Taken from http://consurf.tau.ac.il/overview.html

Given the amino or nucleic acid sequence (can be extracted from the 3D structure), ConSurf carries out a search for close homologous sequences using BLAST (or PSI-BLAST) [4,5]. The user may select one of several databases and specify criteria for defining homologues. The user may also select the desired sequences from the BLAST results. The sequences are clustered and highly similar sequences are removed using CD-HIT [6]. A multiple sequence alignment (MSA) of the homologous sequences is constructed using MUSCLE(default) or CLUSTALW. The MSA is then used to build a phylogenetic tree using the neighbor-joining algorithm as implemented in the Rate4Site program [7]. Position-specific conservation scores are computed using the empirical Bayesian or ML algorithms [2,3]. The continuous conservation scores are divided into a discrete scale of nine grades for visualization, from the most variable positions (grade 1) colored turquoise, through intermediately conserved positions (grade 5) colored white, to the most conserved positions (grade 9) colored maroon. The conservation scores are projected onto the protein/nucleotide sequence and on the MSA.

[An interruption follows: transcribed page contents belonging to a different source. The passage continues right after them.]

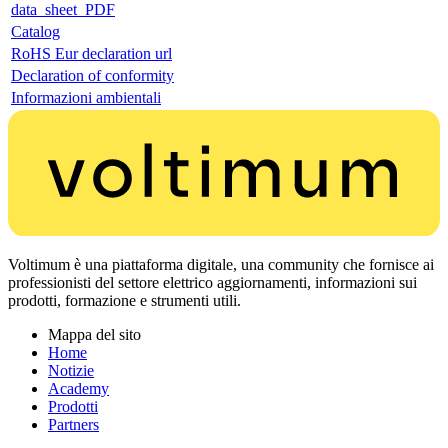
data_sheet_PDF
Catalog
RoHS Eur declaration url
Declaration of conformity
Informazioni ambientali
Voltimum è una piattaforma digitale, una community che fornisce ai
professionisti del settore elettrico aggiornamenti, informazioni sui
prodotti, formazione e strumenti utili.
Mappa del sito
Home
Notizie
Academy
Prodotti
Partners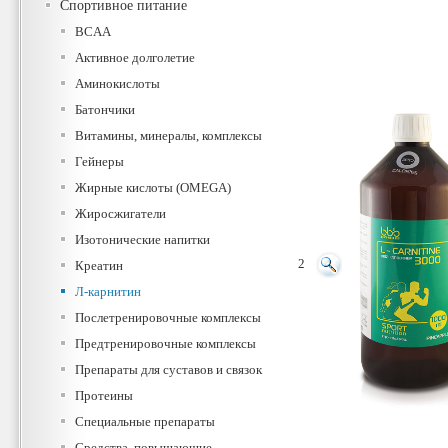
Спортивное питание
BCAA
Активное долголетие
Аминокислоты
Батончики
Витамины, минералы, комплексы
Гейнеры
Жирные кислоты (OMEGA)
Жиросжигатели
Изотонические напитки
2
Креатин
Л-карнитин
Послетренировочные комплексы
Предтренировочные комплексы
Препараты для суставов и связок
Протеины
Специальные препараты
Средства, повышающие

  1. Glaser, F., Pupko, T., Paz, I., Bell, R.E., Bechor-Shental, D., Martz, E. and Ben-Tal, N. (2003) Bioinformatics, 19, 163-164.

  2. Mayrose,I., Graur,D., Ben-Tal,N. and Pupko,T. (2004) Mol. Biol. Evol., 21, 1781-1791.

  3. Pupko,T., Bell,R.E., Mayrose,I., Glaser,F. and Ben-Tal,N. (2002) Bioinformatics, 18 S71-S77.

  4. Altschul,S.F., Wootton,J.C., Gertz,E.M., Agarwala,R., Morgulis,A., Schaffer,A.A. and Yu,Y.K. (2005) FEBS J., 272, 5101-5109.

  5. Altschul,S.F., Madden,T.L., Schaffer,A.A., Zhang,J., Zhang,Z., Miller,W. and Lipman,D.J. (1997) Nucleic Acids Res., 25, 3389-3402.

  6. Li,W. and Godzik,A. (2006) Bioinformatics, 22, 1658-1659.

  7. Pupko, T., Bell, R.E., Mayrose, I., Glaser, F. and Ben-Tal, N. (2002) Bioinformatics, 18, S71-77.

HOWTO Using Vagrant

In the folder vagrant_ConSurf You can find the Vagrantfile, file necessary to run a Vagrant Box with ConSurf on it. Intallation of Vagrant will not be explained in here.

In order to start the Box, execute the following:

cd /<path_to_dir>/vagrant_ConSurf
vagrant up --no-destroy-on-error
vagrant ssh

After the box has been started and You are connected to the VM through SSH, run export LC_ALL=C. All dependency libraires from section Installing Libraries should have been installed during execution of vagrant up, rest can be set up according to Installation guidelines presented earlier.